Indicator Icon Description
This step is going to be evaluated with fast copy The Fast Copy indicator tells you that the query up to this step supports fast copy.
This step is not supported by fast copy The Fast Copy indicator shows that this step doesn't support Fast Copy.
One or more steps in your query are not supported by fast query The Fast Copy indicator shows that some steps in this query support Fast Copy, while others don't. To optimize, split the query: yellow steps (potentially supported by Fast Copy) and red steps (not supported).

Step-by-step guidance

After completing your data transformation logic in Dataflow Gen2, the Fast Copy indicator evaluates each step to determine how many steps can leverage Fast Copy for better performance.

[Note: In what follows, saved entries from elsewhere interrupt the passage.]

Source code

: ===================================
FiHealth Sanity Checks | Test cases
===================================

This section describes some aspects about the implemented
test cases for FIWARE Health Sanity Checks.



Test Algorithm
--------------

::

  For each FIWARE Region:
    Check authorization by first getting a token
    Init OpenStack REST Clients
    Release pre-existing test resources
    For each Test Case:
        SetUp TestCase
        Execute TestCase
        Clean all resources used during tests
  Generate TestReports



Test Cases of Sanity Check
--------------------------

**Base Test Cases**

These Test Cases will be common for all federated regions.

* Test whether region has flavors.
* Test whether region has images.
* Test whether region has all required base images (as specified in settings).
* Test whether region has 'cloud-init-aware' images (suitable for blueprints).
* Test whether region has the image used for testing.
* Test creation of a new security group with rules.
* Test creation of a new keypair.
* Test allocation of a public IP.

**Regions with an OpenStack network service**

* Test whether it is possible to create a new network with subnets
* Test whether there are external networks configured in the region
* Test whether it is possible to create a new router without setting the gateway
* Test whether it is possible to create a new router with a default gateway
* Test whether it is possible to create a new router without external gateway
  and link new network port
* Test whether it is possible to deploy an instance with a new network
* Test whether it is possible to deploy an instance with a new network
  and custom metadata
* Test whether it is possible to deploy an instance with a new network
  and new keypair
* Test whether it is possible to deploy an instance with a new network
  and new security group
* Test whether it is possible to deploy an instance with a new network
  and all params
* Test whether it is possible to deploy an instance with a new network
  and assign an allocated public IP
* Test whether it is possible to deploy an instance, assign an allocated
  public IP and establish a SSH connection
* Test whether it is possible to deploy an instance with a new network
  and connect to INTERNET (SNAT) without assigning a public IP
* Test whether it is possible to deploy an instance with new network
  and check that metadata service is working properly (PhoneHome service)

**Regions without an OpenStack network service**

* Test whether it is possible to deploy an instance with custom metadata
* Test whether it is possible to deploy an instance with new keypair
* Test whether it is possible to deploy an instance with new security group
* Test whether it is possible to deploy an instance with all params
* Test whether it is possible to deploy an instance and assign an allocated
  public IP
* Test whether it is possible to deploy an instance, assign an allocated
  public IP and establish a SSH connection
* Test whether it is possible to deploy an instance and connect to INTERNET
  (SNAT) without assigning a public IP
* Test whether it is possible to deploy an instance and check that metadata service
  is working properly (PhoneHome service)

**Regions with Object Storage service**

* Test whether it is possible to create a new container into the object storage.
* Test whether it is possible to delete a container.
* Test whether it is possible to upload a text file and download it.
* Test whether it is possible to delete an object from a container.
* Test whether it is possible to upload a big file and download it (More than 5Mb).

In the example below, the last step shows red, indicating that the step with Group By isn't supported by Fast Copy. However, all previous steps showing yellow can be potentially supported by Fast Copy.

Screenshot showing the first query.

At this moment, if you directly publish and run your Dataflow Gen2, it will not use the Fast Copy engine to load your data as the picture below:

Screenshot showing result without fast copy enabled.

To use the Fast Copy engine and improve the performance of your Dataflow Gen2, you can split your query into two parts: data ingestion to staging and large-scale transformation with SQL DW compute, as following:

  1. Remove the transformations (showing red) that aren't supported by Fast Copy, along with the destination (if defined).

  2. The Fast Copy indicator now shows green for the remaining steps, meaning your first query can leverage Fast Copy for better performance.

    Select Action for your first query, then choose Enable Staging and Reference.

    Screenshot showing the second query.

  3. In a new referenced query, readd the "Group By" transformation and the destination (if applicable).

    Screenshot showing the third query.

  4. Publish and refresh your Dataflow Gen2. You'll now see two queries in your Dataflow Gen2, and the overall duration is largely reduced.

    • The first query ingests data into staging using Fast Copy.

    • The second query performs large-scale transformations using SQL DW compute.

      Screenshot showing the result of query.

    The first query:

    Screenshot showing the result of ingestion.

    The second query:

    Screenshot showing the result of transform.

Known limitations

  1. An on-premises data gateway version 3000.214.2 or newer is needed to support Fast Copy.
  2. The VNet gateway isn't supported.
  3. Writing data into an existing table in Lakehouse isn't supported.
  4. Fixed schema isn't supported.